• _EXERCISE PROMPT_:
Please copy the hunting-team forum thread between "That's a sign" and "can outdo himself:evil:.", inclusive, substituting "badges" for "logos".

# Tomfoolery! Assemble!!!!!!



## Firefighter (Feb 14, 2007)

Where you guys at? Ready to tag some Thanksgiving dinner?

Jay, do you plan on doing anything insane like a self-filmed bowhunt with no blind this year?

Tim, you in?

Ack, I know you are. Tom?

Adam is in.

Let's finalize the team and get things rolling!


----------



## Ack (Oct 3, 2004)

.........ready!


----------



## ruger44man (Sep 13, 2004)

I'm in. Just counting down the days. Should be able to fit a few hunts in for myself. I have 2 boys that should be hunting this year.


----------



## Spoiler (May 28, 2011)

I also have a young son who will be hunting for the first time this year. I'm beside myself with anticipation. 

Outdoor Hub mobile, the outdoor information engine


----------



## flockshot (Feb 23, 2007)

i dunno if i can..........





















wait for season any longer!!!!!! of course im in! :woohoo1:


----------



## AllSpecieAngler (Jun 12, 2008)

Does a bear ***** in the woods? Of course I'm in. Caught a glimpse of a few nice toms on the farm over the last couple weeks. I'm getting stoked now. I just hope this season will be a lot less stressful than last year. We gonna roll with last years logo or are we going for a new one?

On a side note...my wife and I found out last weekend we are expecting our 2nd child. We are all very excited about it.


----------



## QDMAMAN (Dec 8, 2004)

AllSpecieAngler said:


> I just hope this season will be a lot less stressful than last year. it.


Sorry!:evil::lol:


----------



## Firefighter (Feb 14, 2007)

AllSpecieAngler said:


> Does a bear ***** in the woods? Of course I'm in. Caught a glimpse of a few nice toms on the farm over the last couple weeks. I'm getting stoked now. I just hope this season will be a lot less stressful than last year. We gonna roll with last years logo or are we going for a new one?
> 
> On a side note...my wife and I found out last weekend we are expecting our 2nd child. We are all very excited about it.



Congrats Daddy Timmy!

That's a sign of good things to come!

As far as logos, Ack usually selflessly makes the best logos on the internet, but he is a busy man. We'll roll with the past logos if we need, or we'll see if Brian can outdo himself:evil:.


----------



## Firefighter (Feb 14, 2007)

PS. Why in the heck is there a Spring Thunder check in at the bottom of the page?

I don't want to have to stare at a mortal enemies name every time I open a thread...


----------



## QDMAMAN (Dec 8, 2004)

Firefighter said:


> PS. Why in the heck is there a Spring Thunder check in at the bottom of the page?
> 
> I don't want to have to stare at a mortal enemies name every time I open a thread...


Well ya know...we have assumed an authoritative position.:evilsmile
What do a ya think? Flush the chunder?:evil::lol:


----------



## JBIV (Jan 29, 2004)

• _RECORDS PROVIDED_:
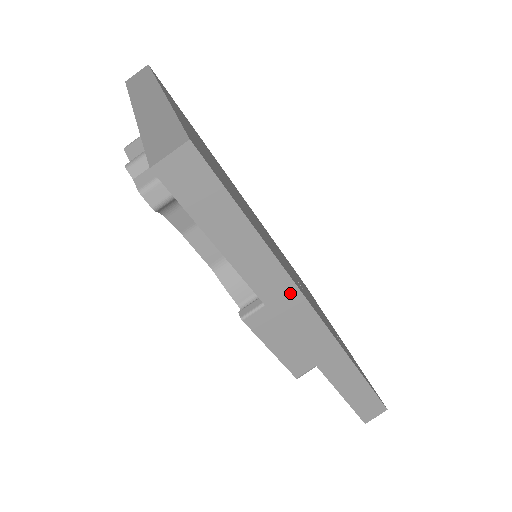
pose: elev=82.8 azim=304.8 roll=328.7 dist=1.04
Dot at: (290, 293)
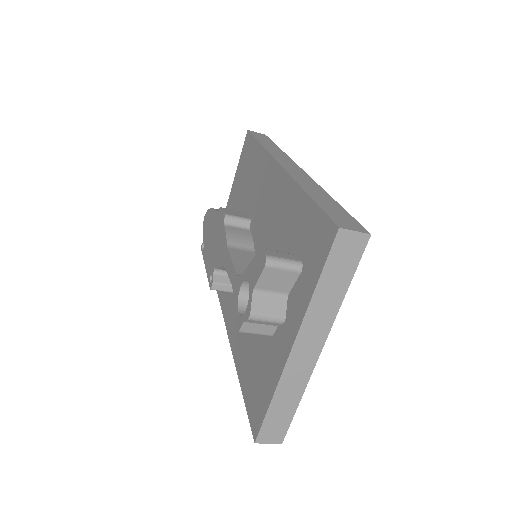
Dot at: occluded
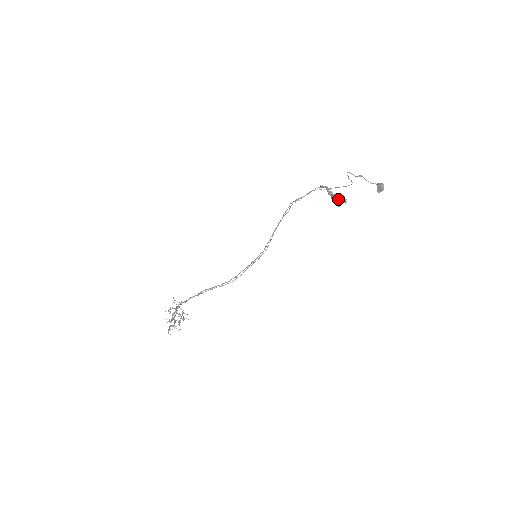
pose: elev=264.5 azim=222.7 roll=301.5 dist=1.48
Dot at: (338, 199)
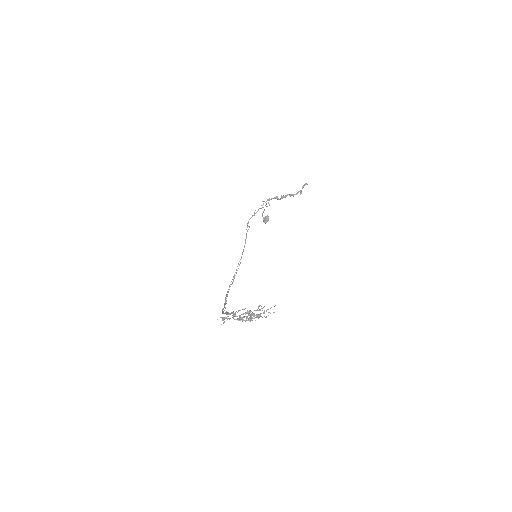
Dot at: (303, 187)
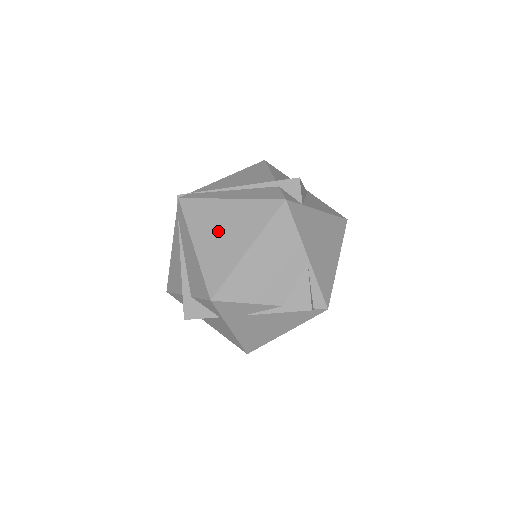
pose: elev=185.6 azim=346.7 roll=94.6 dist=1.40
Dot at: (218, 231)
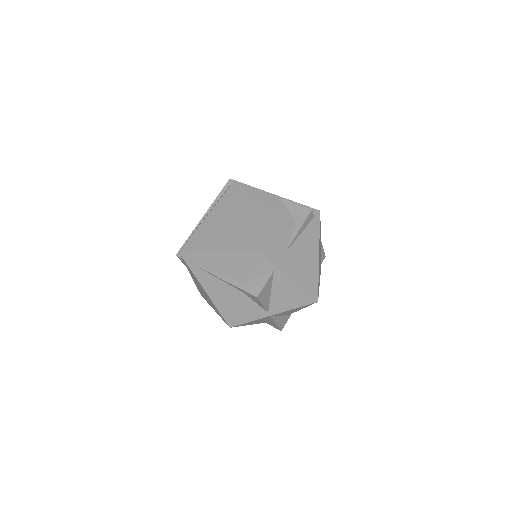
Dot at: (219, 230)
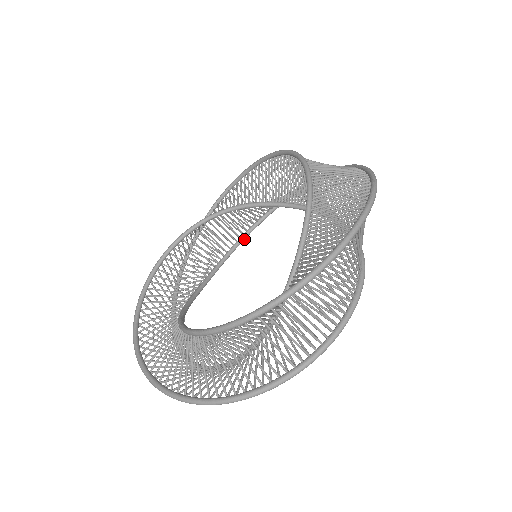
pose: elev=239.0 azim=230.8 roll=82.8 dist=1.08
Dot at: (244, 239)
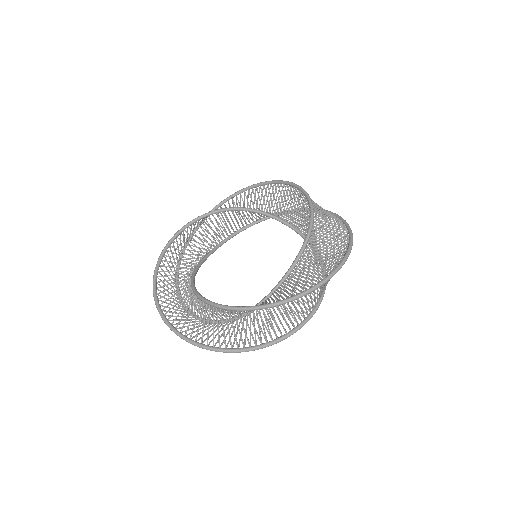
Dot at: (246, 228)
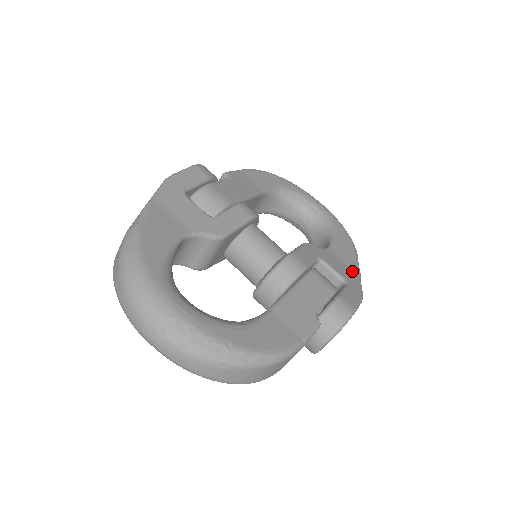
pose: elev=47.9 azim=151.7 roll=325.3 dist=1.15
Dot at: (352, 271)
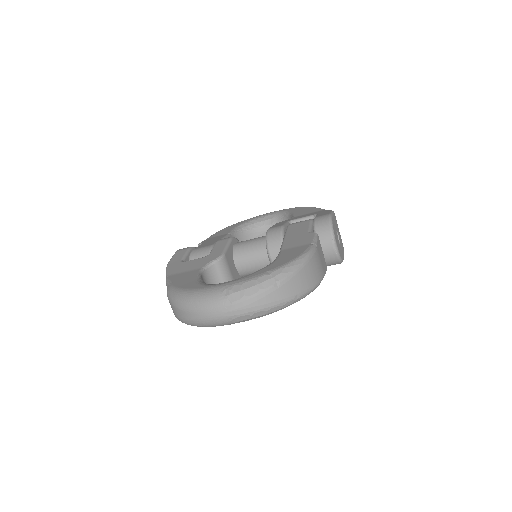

• _RESULT OF THE EXERCISE_:
That's a sign of good things to come!

As far as badges, Ack usually selflessly makes the best badges on the internet, but he is a busy man. We'll roll with the past badges if we need, or we'll see if Brian can outdo himself:evil:.